The Easter Vigil

“Every day we have the chance to resurrect [compassion].” ~Juli Stewart

Easter morning, I am sitting in my bed wondering, is resurrection possible? Merriam Webster’s online defines resurrection as 1) the rising of Christ from the dead, the rising again to life of all the human dead before the final judgement, the state of one risen from the dead; 2) resurgence, revival; and 3) Christian Science: a spiritualization of thought: material belief that yields to spiritual understanding.

What does it really mean to bring someone/something back to life?


The night before, Eric and I went to the Easter Vigil service at the Catholic church we sometimes attend. Sometimes because I have not been a good or regular attendee for a while now. You probably know the drill–I have trouble overriding what has become a dominant narrative in my head about the Catholic church–it’s a patriarchal institution dying a slow and painful death due to it’s refusal to accept responsibility for its sins and to fully love all people. And I’m embarrassed too, to claim such a corrupted faith as my own.
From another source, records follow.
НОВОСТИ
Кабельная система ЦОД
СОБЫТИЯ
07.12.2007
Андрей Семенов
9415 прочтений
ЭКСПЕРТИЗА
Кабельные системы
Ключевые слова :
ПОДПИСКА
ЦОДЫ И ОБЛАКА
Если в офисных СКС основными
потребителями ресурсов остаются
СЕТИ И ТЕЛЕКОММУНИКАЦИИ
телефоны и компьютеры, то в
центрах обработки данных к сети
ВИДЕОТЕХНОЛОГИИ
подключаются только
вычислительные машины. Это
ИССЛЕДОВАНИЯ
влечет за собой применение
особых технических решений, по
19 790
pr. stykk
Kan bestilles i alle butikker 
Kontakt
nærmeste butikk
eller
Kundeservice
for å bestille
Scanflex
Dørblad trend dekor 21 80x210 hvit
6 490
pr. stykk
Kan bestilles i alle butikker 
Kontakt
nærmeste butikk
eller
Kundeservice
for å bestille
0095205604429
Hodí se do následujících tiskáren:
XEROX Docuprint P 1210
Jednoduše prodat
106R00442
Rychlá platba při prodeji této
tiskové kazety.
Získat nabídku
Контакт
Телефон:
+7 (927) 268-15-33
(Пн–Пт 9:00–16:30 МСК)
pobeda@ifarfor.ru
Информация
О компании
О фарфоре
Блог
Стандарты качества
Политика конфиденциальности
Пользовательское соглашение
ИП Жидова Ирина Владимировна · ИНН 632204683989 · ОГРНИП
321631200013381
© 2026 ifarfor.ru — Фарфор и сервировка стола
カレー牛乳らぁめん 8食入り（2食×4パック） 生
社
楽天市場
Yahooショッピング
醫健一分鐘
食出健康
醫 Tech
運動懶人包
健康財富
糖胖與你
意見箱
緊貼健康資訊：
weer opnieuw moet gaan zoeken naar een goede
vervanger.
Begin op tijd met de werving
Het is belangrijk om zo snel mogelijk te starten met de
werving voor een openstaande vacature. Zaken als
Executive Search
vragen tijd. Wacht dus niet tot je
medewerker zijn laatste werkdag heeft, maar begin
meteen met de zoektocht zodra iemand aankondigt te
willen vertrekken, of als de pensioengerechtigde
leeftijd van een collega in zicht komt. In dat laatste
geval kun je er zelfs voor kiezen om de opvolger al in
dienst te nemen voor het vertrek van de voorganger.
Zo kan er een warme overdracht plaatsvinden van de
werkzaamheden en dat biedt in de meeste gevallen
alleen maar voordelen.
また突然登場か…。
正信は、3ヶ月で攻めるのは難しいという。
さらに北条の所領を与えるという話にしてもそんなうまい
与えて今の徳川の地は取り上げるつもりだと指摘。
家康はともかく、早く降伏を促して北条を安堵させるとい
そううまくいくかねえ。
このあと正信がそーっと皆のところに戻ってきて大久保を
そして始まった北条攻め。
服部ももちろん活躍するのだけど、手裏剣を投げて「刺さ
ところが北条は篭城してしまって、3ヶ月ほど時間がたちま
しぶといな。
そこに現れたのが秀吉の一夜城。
Nevertheless, we did Easter. The Easter Vigil service is long for those of you have never attended one. Saturday’s mass was no different. The cantor, a lovely young man with an even lovelier voice, drew out each note he uttered. The exsultet, a hymn sung at the beginning of the service last 13 minutes. That’s a long time when mass begins at 7:30 on a Saturday evening. It was, in fact, so long that Fr. M who has bad knees nearly went down. You see, the pastor stands at the front of the church holding the immense lit Easter candle during the entirety of the song. When Fr. M’s hold on the candle began to slip, C (the lector for the evening) leapt up from her seat in the front row and in what would perhaps be the moment that resurrected my heart, gently took the candle so Fr. M could unlock his knee.
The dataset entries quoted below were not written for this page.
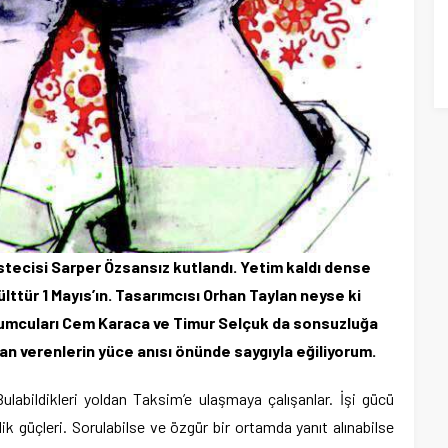
estecisi Sarper Özsansız kutlandı. Yetim kaldı dense
 külttür 1 Mayıs’ın. Tasarımcısı Orhan Taylan neyse ki
rumcuları Cem Karaca ve Timur Selçuk da sonsuzluğa
can verenlerin yüce anısı önünde saygıyla eğiliyorum.
Bulabildikleri yoldan Taksim’e ulaşmaya çalışanlar. İşi gücü
ik güçleri. Sorulabilse ve özgür bir ortamda yanıt alınabilse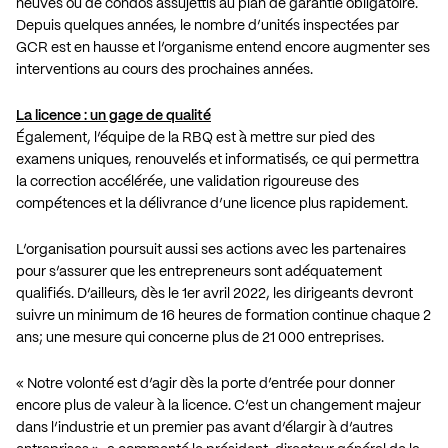
neuves ou de condos assujettis au plan de garantie obligatoire.
Depuis quelques années, le nombre d’unités inspectées par
GCR est en hausse et l’organisme entend encore augmenter ses
interventions au cours des prochaines années.
La licence : un gage de qualité
Également, l’équipe de la RBQ est à mettre sur pied des
examens uniques, renouvelés et informatisés, ce qui permettra
la correction accélérée, une validation rigoureuse des
compétences et la délivrance d’une licence plus rapidement.
L’organisation poursuit aussi ses actions avec les partenaires
pour s’assurer que les entrepreneurs sont adéquatement
qualifiés. D’ailleurs, dès le 1er avril 2022, les dirigeants devront
suivre un minimum de 16 heures de formation continue chaque 2
ans; une mesure qui concerne plus de 21 000 entreprises.
« Notre volonté est d’agir dès la porte d’entrée pour donner
encore plus de valeur à la licence. C’est un changement majeur
dans l’industrie et un premier pas avant d’élargir à d’autres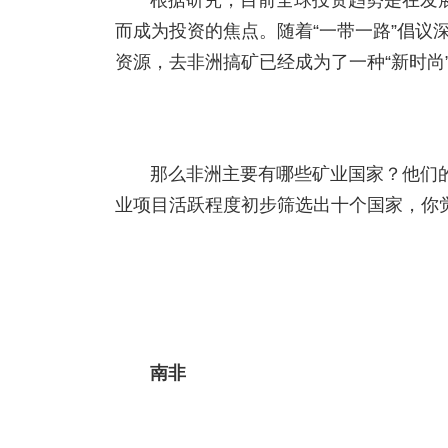
根据研究，目前全球投资趋势是在发
而成为投资的焦点。随着“一带一路”倡议
资源，去非洲搞矿已经成为了一种“新时尚
那么非洲主要有哪些矿业国家？他们
业项目活跃程度初步筛选出十个国家，你
南非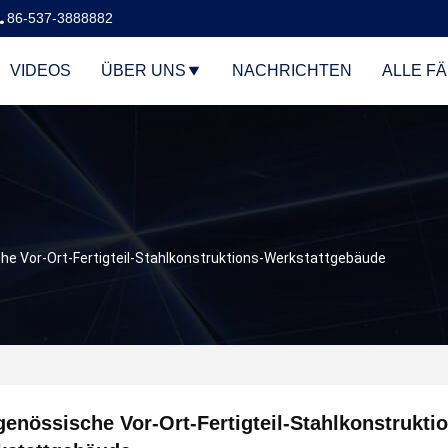
86-537-3888882
VIDEOS
ÜBER UNS
NACHRICHTEN
ALLE FÄ
he Vor-Ort-Fertigteil-Stahlkonstruktions-Werkstattgebäude
genössische Vor-Ort-Fertigteil-Stahlkonstrukti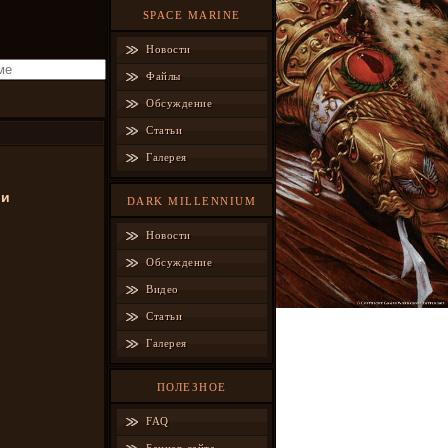
SPACE MARINE
Новости
Файлы
Обсуждение
Статьи
Галерея
ии
DARK MILLENNIUM
Новости
Обсуждение
Видео
Статьи
Галерея
ПОЛЕЗНОЕ
FAQ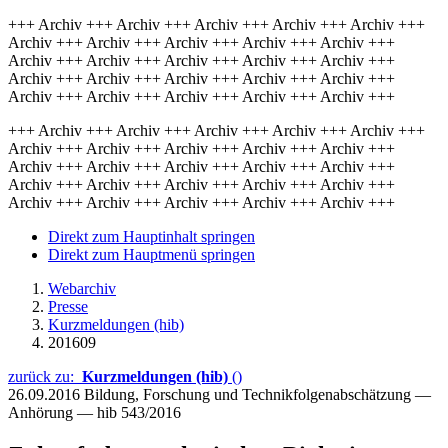
+++ Archiv +++ Archiv +++ Archiv +++ Archiv +++ Archiv +++
Archiv +++ Archiv +++ Archiv +++ Archiv +++ Archiv +++
Archiv +++ Archiv +++ Archiv +++ Archiv +++ Archiv +++
Archiv +++ Archiv +++ Archiv +++ Archiv +++ Archiv +++
Archiv +++ Archiv +++ Archiv +++ Archiv +++ Archiv +++
+++ Archiv +++ Archiv +++ Archiv +++ Archiv +++ Archiv +++
Archiv +++ Archiv +++ Archiv +++ Archiv +++ Archiv +++
Archiv +++ Archiv +++ Archiv +++ Archiv +++ Archiv +++
Archiv +++ Archiv +++ Archiv +++ Archiv +++ Archiv +++
Archiv +++ Archiv +++ Archiv +++ Archiv +++ Archiv +++
Direkt zum Hauptinhalt springen
Direkt zum Hauptmenü springen
Webarchiv
Presse
Kurzmeldungen (hib)
201609
zurück zu:
Kurzmeldungen (hib)
()
26.09.2016
Bildung, Forschung und Technikfolgenabschätzung —
Anhörung — hib 543/2016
C’s relationship with Fr. M is complicated as are most relationships between men and women in a church committed to inequality. Those complications did not, however, unwind the web of humanity connecting them.


The service was long. But instead of bearing it, as I expected to, I was cracked open. The vulnerability and kindness played out in the opening moments of the service, a reminder of compassion’s potency. A reminder of love’s capacity for resurrection.